## [INSTRUCTIONS FOR THE TASK]
Your task is to give the number of lines below that contain "core". Give no other text.

*** Block opens ***

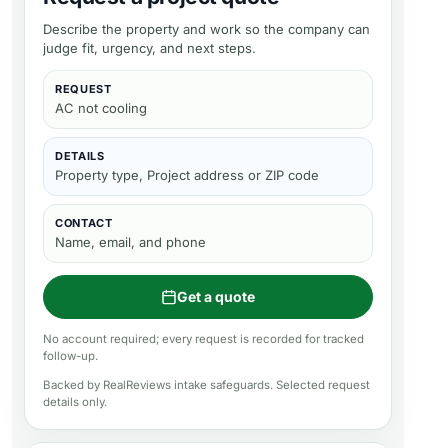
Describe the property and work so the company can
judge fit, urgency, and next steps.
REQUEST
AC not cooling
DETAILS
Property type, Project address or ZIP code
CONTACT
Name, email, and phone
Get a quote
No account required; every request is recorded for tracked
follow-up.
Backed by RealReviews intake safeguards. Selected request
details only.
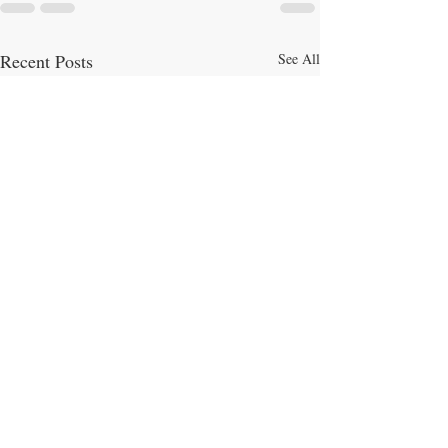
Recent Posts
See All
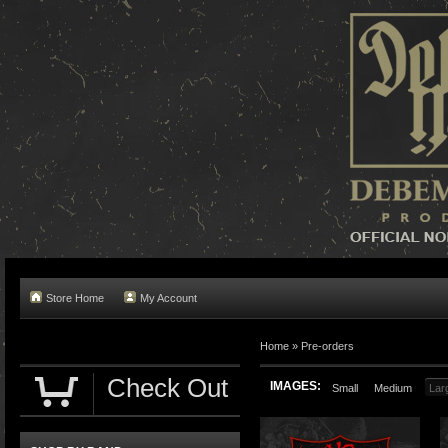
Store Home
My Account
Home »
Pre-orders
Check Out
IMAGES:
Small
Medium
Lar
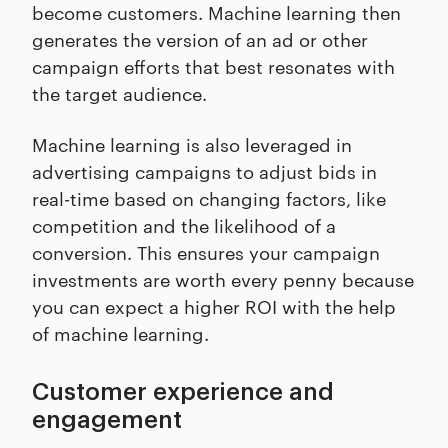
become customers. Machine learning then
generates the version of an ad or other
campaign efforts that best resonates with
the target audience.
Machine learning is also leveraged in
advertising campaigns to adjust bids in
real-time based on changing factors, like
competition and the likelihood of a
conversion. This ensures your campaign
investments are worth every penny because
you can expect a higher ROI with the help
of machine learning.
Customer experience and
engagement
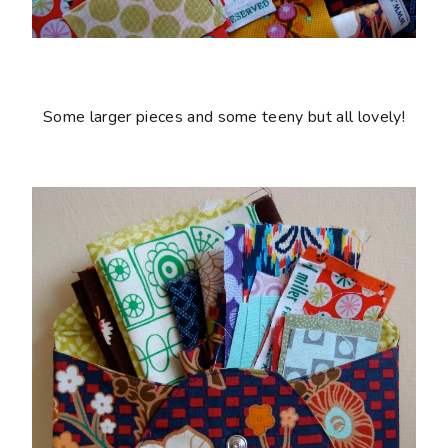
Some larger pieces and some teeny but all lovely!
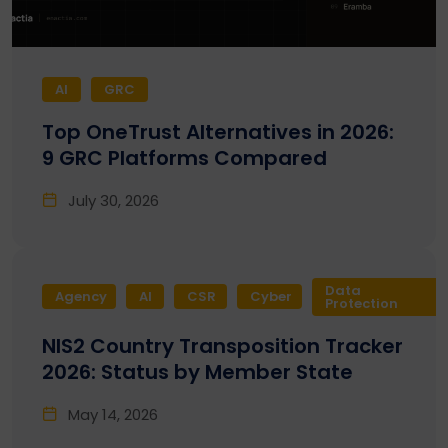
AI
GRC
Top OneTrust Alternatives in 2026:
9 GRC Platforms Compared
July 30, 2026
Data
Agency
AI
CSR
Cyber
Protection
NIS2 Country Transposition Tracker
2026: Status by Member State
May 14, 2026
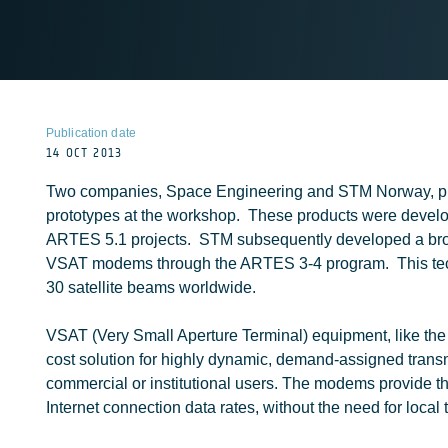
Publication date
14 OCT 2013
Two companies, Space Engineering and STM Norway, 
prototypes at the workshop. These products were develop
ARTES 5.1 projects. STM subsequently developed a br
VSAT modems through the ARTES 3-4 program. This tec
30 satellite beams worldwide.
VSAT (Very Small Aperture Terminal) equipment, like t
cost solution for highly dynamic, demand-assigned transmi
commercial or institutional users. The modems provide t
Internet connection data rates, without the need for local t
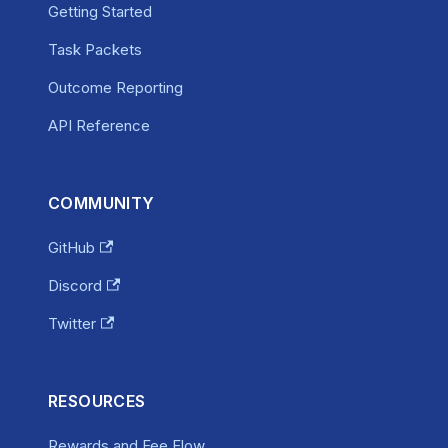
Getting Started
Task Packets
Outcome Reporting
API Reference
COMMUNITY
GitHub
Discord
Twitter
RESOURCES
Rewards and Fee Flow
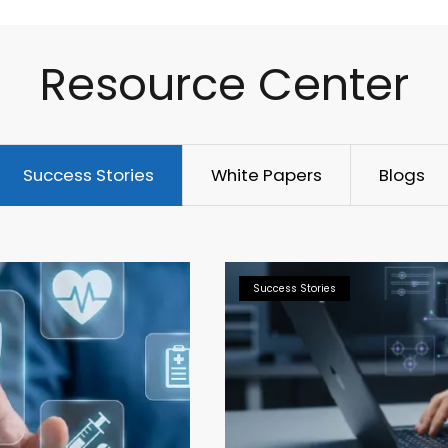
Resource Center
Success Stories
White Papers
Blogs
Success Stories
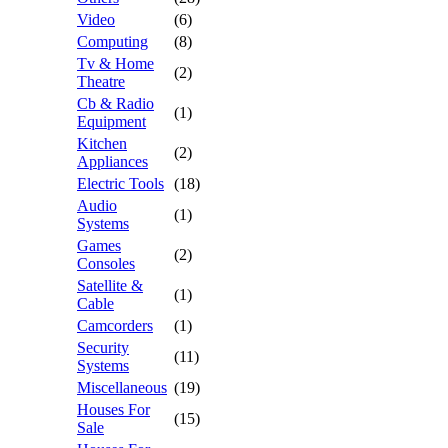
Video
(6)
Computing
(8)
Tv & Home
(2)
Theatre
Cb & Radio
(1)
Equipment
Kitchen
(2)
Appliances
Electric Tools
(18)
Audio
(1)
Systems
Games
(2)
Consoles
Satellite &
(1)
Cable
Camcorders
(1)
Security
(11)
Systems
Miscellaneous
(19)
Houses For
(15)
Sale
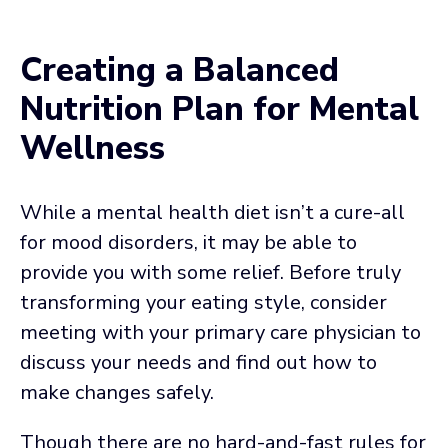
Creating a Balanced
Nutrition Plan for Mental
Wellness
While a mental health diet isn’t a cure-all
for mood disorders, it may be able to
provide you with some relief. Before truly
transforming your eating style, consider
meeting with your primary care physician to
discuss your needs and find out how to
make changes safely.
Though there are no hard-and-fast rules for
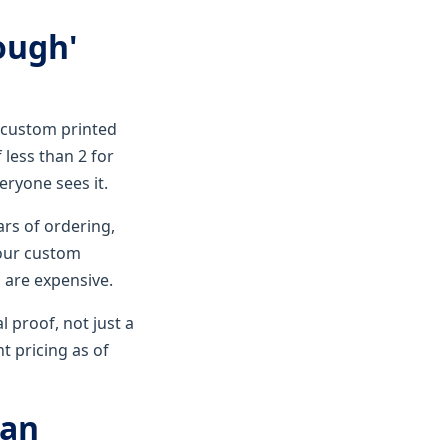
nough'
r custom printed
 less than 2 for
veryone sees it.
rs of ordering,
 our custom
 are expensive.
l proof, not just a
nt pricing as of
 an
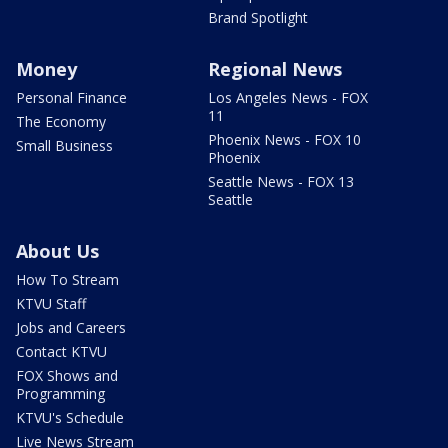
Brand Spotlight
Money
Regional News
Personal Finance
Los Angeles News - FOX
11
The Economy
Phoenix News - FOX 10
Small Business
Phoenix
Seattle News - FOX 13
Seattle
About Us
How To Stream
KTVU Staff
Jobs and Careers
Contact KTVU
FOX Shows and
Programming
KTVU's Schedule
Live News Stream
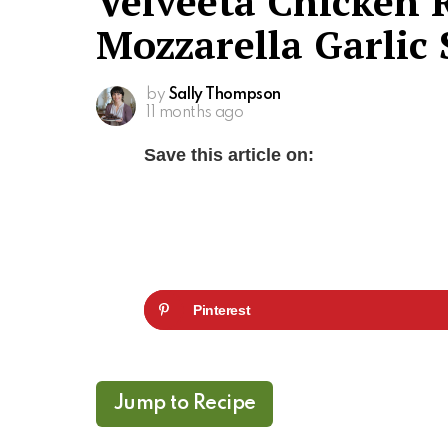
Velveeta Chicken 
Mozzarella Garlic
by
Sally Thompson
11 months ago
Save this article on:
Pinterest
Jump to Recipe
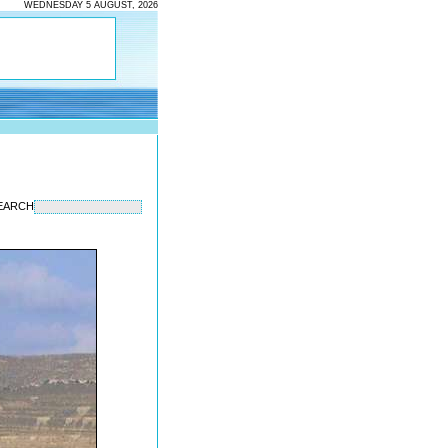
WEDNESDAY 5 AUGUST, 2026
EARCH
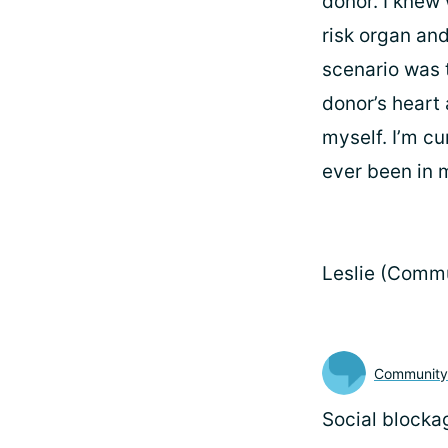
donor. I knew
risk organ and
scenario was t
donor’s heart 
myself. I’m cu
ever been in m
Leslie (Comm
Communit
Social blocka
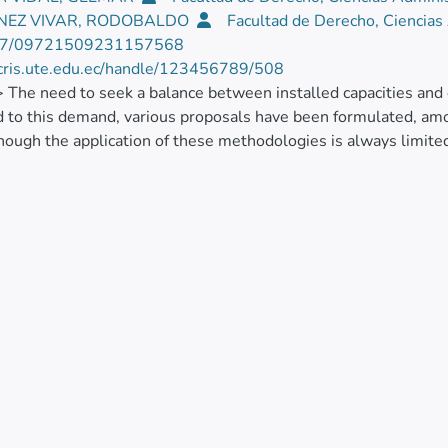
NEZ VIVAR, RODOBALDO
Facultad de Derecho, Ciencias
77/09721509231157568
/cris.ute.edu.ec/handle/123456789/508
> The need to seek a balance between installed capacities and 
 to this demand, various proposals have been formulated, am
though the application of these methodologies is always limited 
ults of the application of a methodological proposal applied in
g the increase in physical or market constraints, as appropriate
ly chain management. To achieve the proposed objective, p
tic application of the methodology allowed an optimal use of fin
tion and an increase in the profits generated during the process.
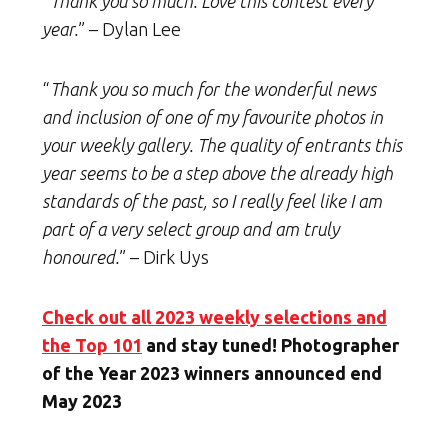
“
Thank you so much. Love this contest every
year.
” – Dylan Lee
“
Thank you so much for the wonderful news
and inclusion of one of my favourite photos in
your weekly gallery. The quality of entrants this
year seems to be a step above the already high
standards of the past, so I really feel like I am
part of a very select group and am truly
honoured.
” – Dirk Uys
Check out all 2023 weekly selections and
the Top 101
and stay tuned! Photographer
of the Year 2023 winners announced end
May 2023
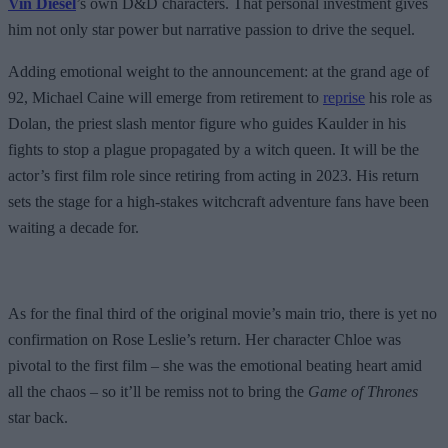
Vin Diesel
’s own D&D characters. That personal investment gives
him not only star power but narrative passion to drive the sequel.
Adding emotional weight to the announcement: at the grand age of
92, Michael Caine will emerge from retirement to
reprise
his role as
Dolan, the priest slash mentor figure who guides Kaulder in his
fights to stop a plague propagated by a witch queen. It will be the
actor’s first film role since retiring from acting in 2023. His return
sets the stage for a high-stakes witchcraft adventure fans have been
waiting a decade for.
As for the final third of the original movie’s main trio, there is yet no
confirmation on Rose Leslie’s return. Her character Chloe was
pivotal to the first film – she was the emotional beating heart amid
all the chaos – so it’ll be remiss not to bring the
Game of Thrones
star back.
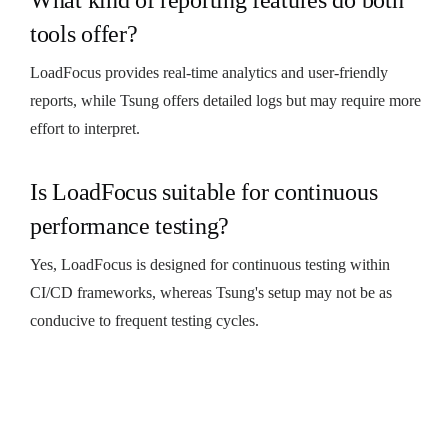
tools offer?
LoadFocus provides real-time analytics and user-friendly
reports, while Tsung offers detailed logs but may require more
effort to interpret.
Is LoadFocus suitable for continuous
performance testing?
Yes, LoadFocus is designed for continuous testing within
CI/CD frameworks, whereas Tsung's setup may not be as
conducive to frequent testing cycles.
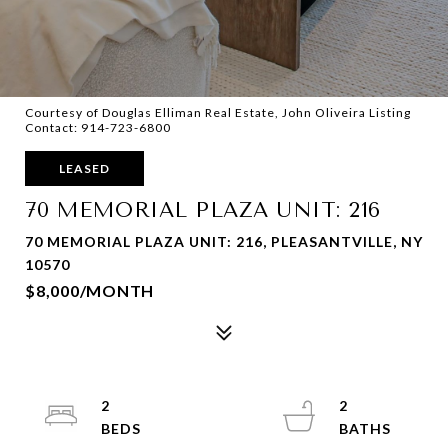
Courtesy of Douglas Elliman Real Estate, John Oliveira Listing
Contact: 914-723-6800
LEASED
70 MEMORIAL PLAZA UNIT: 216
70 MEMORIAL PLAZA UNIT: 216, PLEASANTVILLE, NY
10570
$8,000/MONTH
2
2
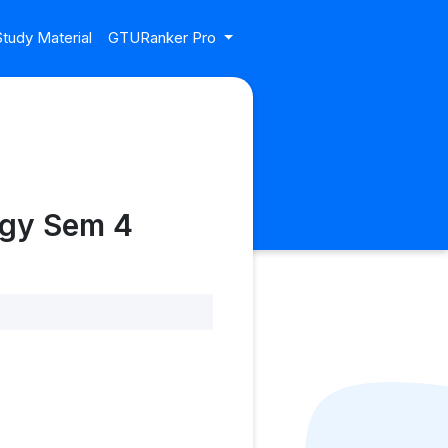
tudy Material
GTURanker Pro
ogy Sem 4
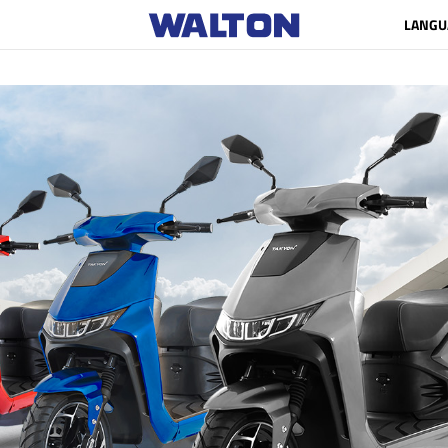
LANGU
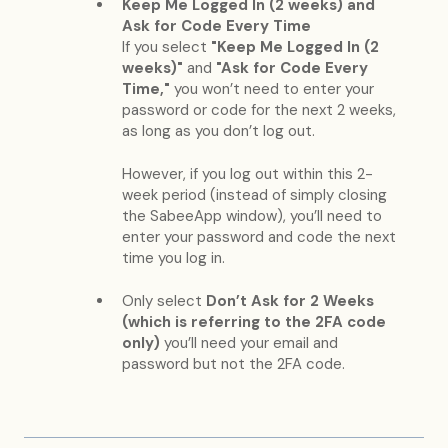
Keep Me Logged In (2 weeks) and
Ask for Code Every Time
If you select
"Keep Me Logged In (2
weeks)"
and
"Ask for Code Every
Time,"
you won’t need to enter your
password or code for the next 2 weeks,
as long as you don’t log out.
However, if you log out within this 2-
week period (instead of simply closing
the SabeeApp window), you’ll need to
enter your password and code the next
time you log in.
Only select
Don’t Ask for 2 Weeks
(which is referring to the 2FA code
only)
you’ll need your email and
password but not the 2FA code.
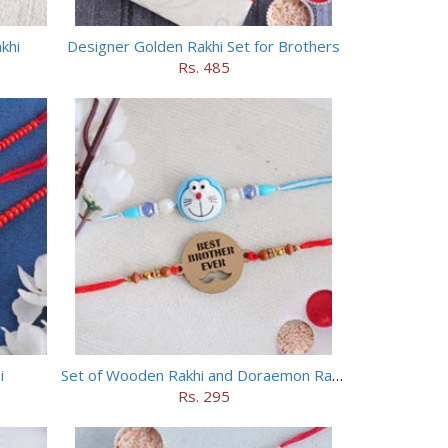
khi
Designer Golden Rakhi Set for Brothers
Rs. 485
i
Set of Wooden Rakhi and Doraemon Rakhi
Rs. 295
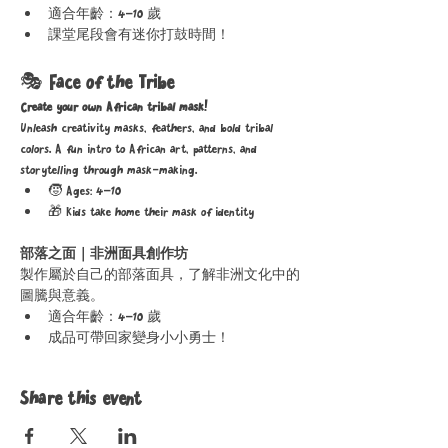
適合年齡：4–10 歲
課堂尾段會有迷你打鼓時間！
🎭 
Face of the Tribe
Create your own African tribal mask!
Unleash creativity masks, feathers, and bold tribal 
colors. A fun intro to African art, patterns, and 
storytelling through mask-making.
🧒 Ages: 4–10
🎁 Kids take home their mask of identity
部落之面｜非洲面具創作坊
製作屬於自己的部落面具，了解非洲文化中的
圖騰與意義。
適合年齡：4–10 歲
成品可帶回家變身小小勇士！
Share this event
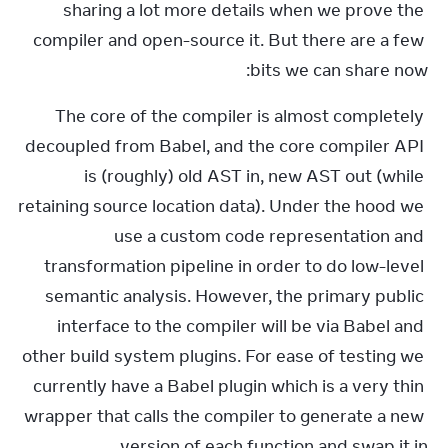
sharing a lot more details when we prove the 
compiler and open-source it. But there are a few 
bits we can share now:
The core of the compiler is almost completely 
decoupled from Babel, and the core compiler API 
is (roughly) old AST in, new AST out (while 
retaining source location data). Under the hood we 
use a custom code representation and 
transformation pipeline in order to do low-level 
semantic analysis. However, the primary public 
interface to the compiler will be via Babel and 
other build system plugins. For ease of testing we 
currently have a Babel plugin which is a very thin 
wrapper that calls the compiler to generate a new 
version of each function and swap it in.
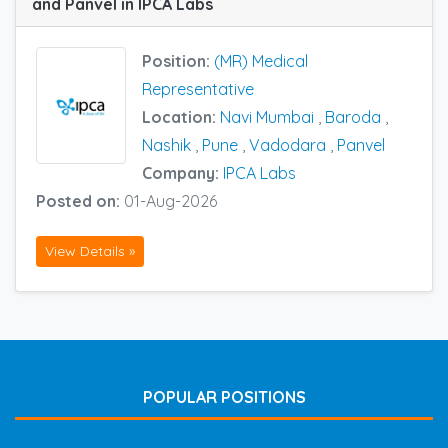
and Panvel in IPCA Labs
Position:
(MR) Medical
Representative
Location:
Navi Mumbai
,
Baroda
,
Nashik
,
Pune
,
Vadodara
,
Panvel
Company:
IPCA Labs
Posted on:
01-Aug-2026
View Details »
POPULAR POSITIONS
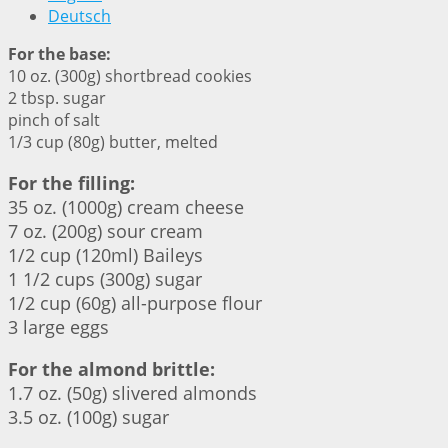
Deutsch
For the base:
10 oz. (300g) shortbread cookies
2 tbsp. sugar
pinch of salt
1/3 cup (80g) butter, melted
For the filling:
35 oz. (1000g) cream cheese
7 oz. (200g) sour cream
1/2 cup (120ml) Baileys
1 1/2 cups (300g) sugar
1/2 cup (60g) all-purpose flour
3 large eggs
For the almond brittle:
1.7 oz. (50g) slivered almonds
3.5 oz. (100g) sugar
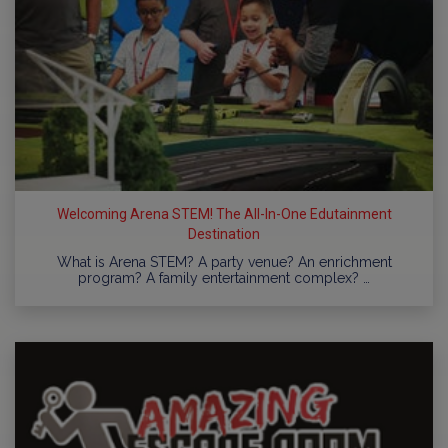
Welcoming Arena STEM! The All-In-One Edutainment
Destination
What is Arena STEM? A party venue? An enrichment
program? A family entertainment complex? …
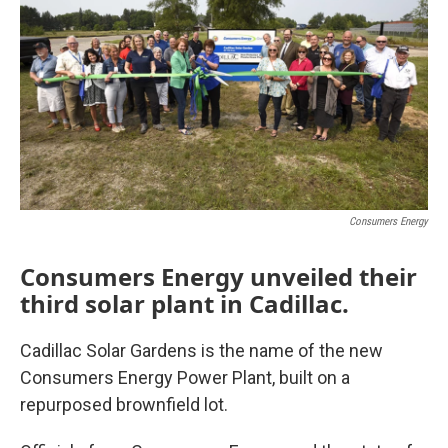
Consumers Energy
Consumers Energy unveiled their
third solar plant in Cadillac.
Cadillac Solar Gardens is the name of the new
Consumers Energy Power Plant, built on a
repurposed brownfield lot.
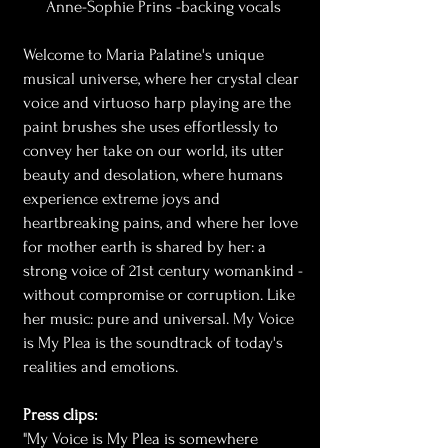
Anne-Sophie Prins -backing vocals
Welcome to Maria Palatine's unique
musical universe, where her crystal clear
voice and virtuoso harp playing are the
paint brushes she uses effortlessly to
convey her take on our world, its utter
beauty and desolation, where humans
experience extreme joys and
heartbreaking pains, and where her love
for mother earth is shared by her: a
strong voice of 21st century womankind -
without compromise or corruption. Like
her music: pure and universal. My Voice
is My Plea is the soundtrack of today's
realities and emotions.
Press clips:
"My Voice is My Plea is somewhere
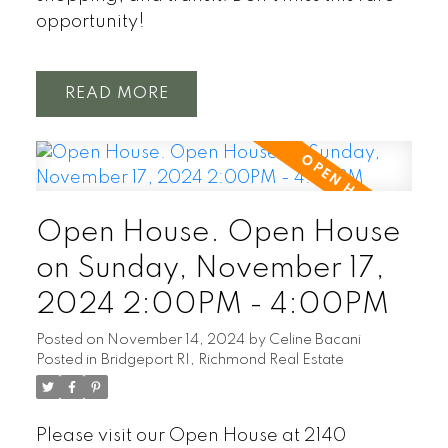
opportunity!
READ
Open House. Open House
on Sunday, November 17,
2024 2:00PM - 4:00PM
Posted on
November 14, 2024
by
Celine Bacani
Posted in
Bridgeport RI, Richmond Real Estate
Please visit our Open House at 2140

*** Block closes ***

## [RESULT]
2